This comes from a publisher and an author I haven’t heard of before and it’s always encouraging to see new faces on the block as they often bring fresh ideas and approaches to a field that can sometimes get a bit predictable.
The thing is, though, that there’s a way of doing these things, of showing how a painting is built up from the initial sketch by using a series of step-by-step demonstrations or by starting with the finished result and deconstructing it. Painting is a linear progression from start to finish and you can’t really get away from that.
This, however, is exactly what Penny Stanway is trying to do. I think it’s fair to sum this up as a guide to art as personal development – indeed the cover blurb says that it “encourages you to let yourself paint”. This is a fine idea and even a little bit “drawing on the right side of the brain” but, amongst letting your creative psyche hang out, you do need to concentrate on technical ability as well. Thump that piano by all means but, if you’re going to do it in public, do at least learn a few of the rudiments of music or risk being the subject of a noise control order.

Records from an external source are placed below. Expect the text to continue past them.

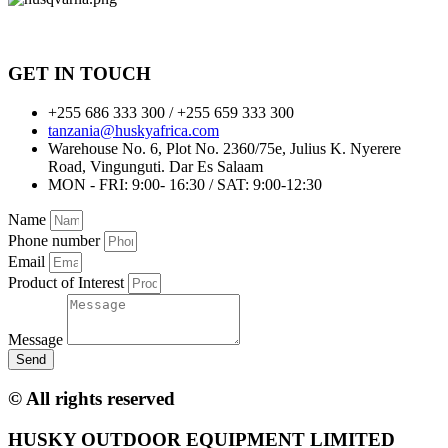
GET IN TOUCH
+255 686 333 300 / +255 659 333 300
tanzania@huskyafrica.com​
Warehouse No. 6, Plot No. 2360/75e, Julius K. Nyerere
Road, Vingunguti. Dar Es Salaam
MON - FRI: 9:00- 16:30 / SAT: 9:00-12:30
Name
Phone number
Email
Product of Interest
Message
Send
© All rights reserved
HUSKY OUTDOOR EQUIPMENT LIMITED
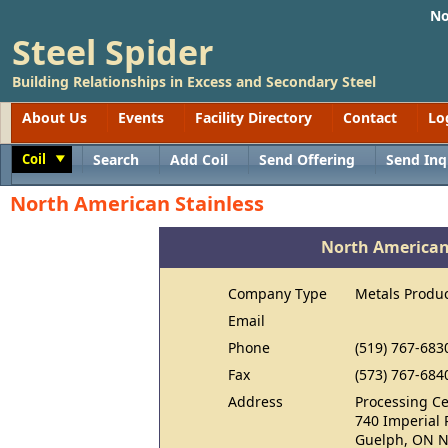
No
Steel Spider
Building Relationships in Excess and Secondary Steel
About Us
Events
Facility Directory
Contact
Lo
Coil
Search
Add Coil
Send Offering
Send Inq
Toggle
North American Stainless
North American
Company Type
Metals Produ
Email
Phone
(519) 767-683
Fax
(573) 767-684
Address
Processing Ce
740 Imperial 
Guelph, ON N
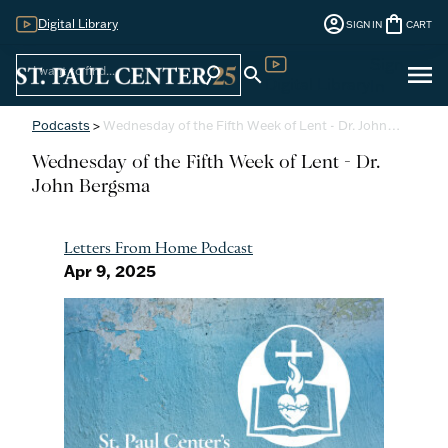
account_circle
shopping_bag
Digital Library
SIGN IN
CART
Sign
menu
search
search
Digital Library
In
Podcasts
>
Wednesday of the Fifth Week of Lent - Dr. John…
Wednesday of the Fifth Week of Lent - Dr.
John Bergsma
Letters From Home Podcast
Apr 9, 2025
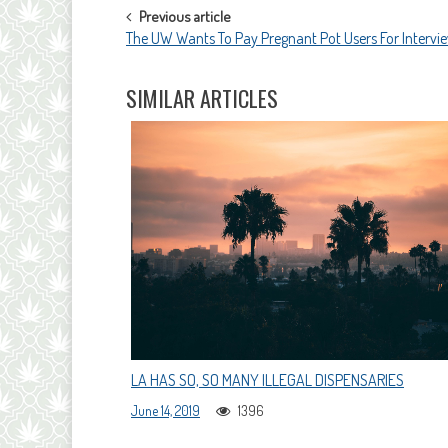
POST
Previous article
The UW Wants To Pay Pregnant Pot Users For Intervi
NAVIGATION
SIMILAR ARTICLES
LA HAS SO, SO MANY ILLEGAL DISPENSARIES
June 14, 2019
1396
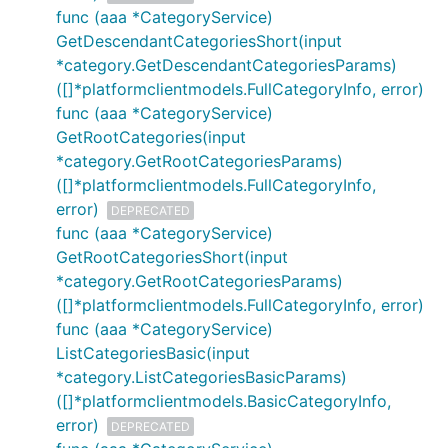
func (aaa *CategoryService)
GetDescendantCategoriesShort(input
*category.GetDescendantCategoriesParams)
([]*platformclientmodels.FullCategoryInfo, error)
func (aaa *CategoryService)
GetRootCategories(input
*category.GetRootCategoriesParams)
([]*platformclientmodels.FullCategoryInfo,
error)
DEPRECATED
func (aaa *CategoryService)
GetRootCategoriesShort(input
*category.GetRootCategoriesParams)
([]*platformclientmodels.FullCategoryInfo, error)
func (aaa *CategoryService)
ListCategoriesBasic(input
*category.ListCategoriesBasicParams)
([]*platformclientmodels.BasicCategoryInfo,
error)
DEPRECATED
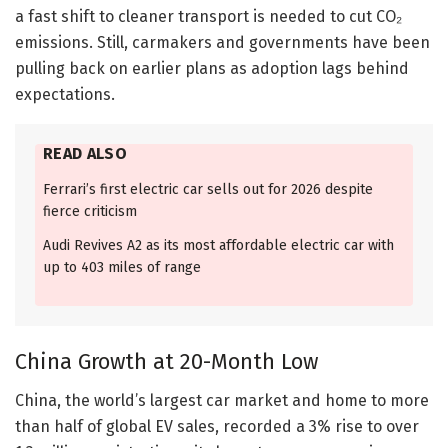
a fast shift to cleaner transport is needed to cut CO₂
emissions. Still, carmakers and governments have been
pulling back on earlier plans as adoption lags behind
expectations.
READ ALSO
Ferrari’s first electric car sells out for 2026 despite
fierce criticism
Audi Revives A2 as its most affordable electric car with
up to 403 miles of range
China Growth at 20-Month Low
China, the world’s largest car market and home to more
than half of global EV sales, recorded a 3% rise to over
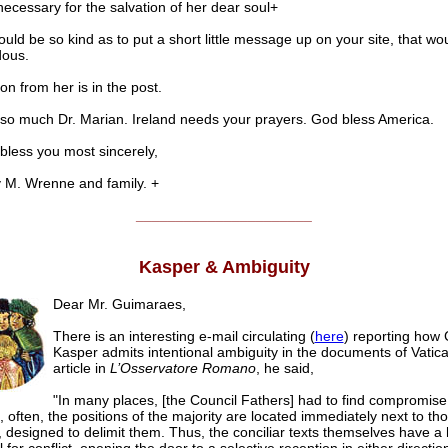
ecessary for the salvation of her dear soul+
ould be so kind as to put a short little message up on your site, that wo
ous.
on from her is in the post.
so much Dr. Marian. Ireland needs your prayers. God bless America.
ss you most sincerely,
. Wrenne and family. +
______________________
Kasper & Ambiguity
Dear Mr. Guimaraes,
There is an interesting e-mail circulating (
here
) reporting how 
Kasper admits intentional ambiguity in the documents of Vatican
article in
L’Osservatore Romano
, he said,
"In many places, [the Council Fathers] had to find compromise
, often, the positions of the majority are located immediately next to tho
, designed to delimit them. Thus, the conciliar texts themselves have a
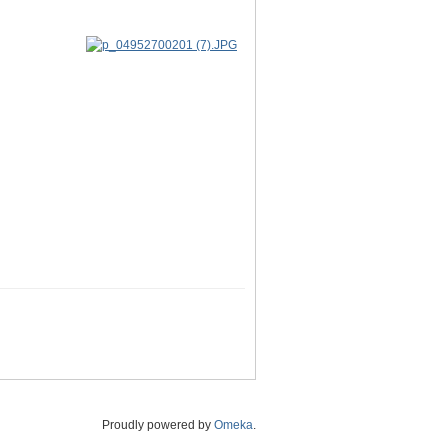
Proudly powered by
Omeka
.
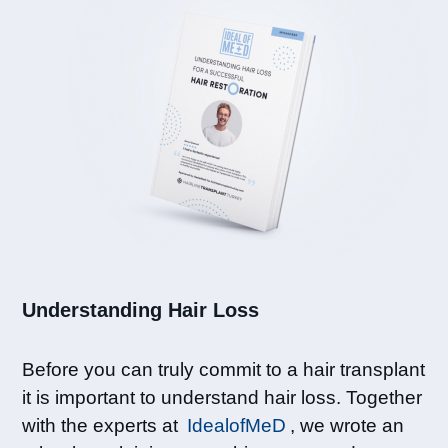
Understanding Hair Loss​
Before you can truly commit to a hair transplant
it is important to understand hair loss. Together
with the experts at
IdealofMeD
, we wrote an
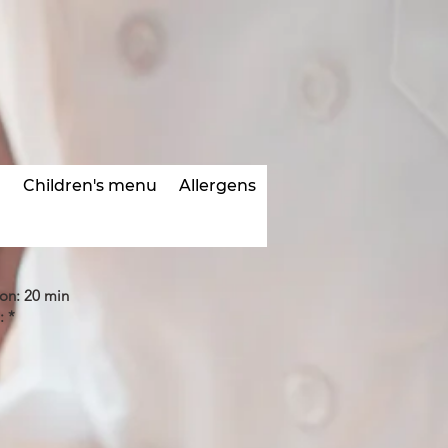
s
Children's menu
Allergens
ion: 20 min
: *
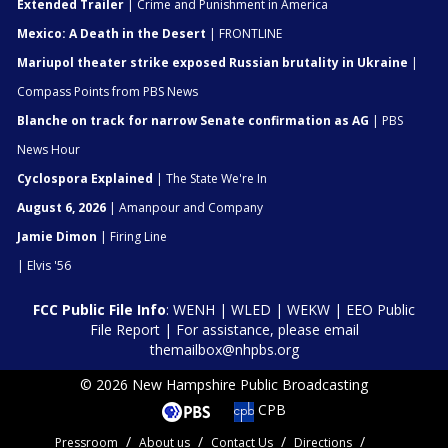
Extended Trailer
| Crime and Punishment in America
Mexico: A Death in the Desert
| FRONTLINE
Mariupol theater strike exposed Russian brutality in Ukraine
|
Compass Points from PBS News
Blanche on track for narrow Senate confirmation as AG
| PBS
News Hour
Cyclospora Explained
| The State We're In
August 6, 2026
| Amanpour and Company
Jamie Dimon
| Firing Line
| Elvis '56
FCC Public File Info
:
WENH
|
WLED
|
WEKW
|
EEO Public
File Report
| For assistance, please email
themailbox@nhpbs.org
© 2026 New Hampshire Public Broadcasting
CPB
Pressroom
About us
Contact Us
Directions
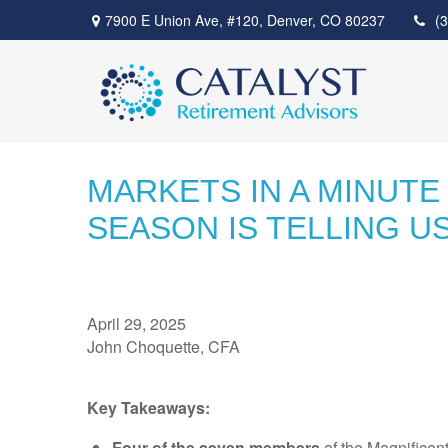
7900 E Union Ave,
#120,
Denver,
CO
80237
(
MARKETS IN A MINUTE
SEASON IS TELLING U
April 29, 2025
John Choquette, CFA
Key Takeaways:
Four of the seven members
of the Magnificen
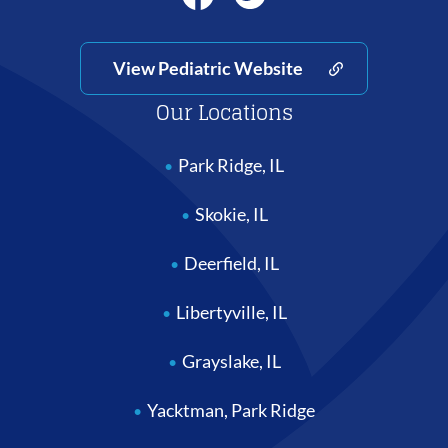
View Pediatric Website
Our Locations
Park Ridge, IL
Skokie, IL
Deerfield, IL
Libertyville, IL
Grayslake, IL
Yacktman, Park Ridge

Reading the author biography reveals that Penny is a doctor and has written on food and cooking as well as health, has been encouraged by her friends and family and is now focussing on art and painting. No qualifications or teaching experience are mentioned and I do get the feeling that collections of her work may be confined to the previously-mentioned family and friends.
So, is the book any good? As a piece of art instruction, I’d have to say no. However, if you feel that a bit of personal development is what you need to help you become aware of the beauty all around you and discover your personal artistic style, then this might be the thing that boosts your confidence and gives you the breakthrough you’ve been looking for. It’s all a bit New-Age for me, though.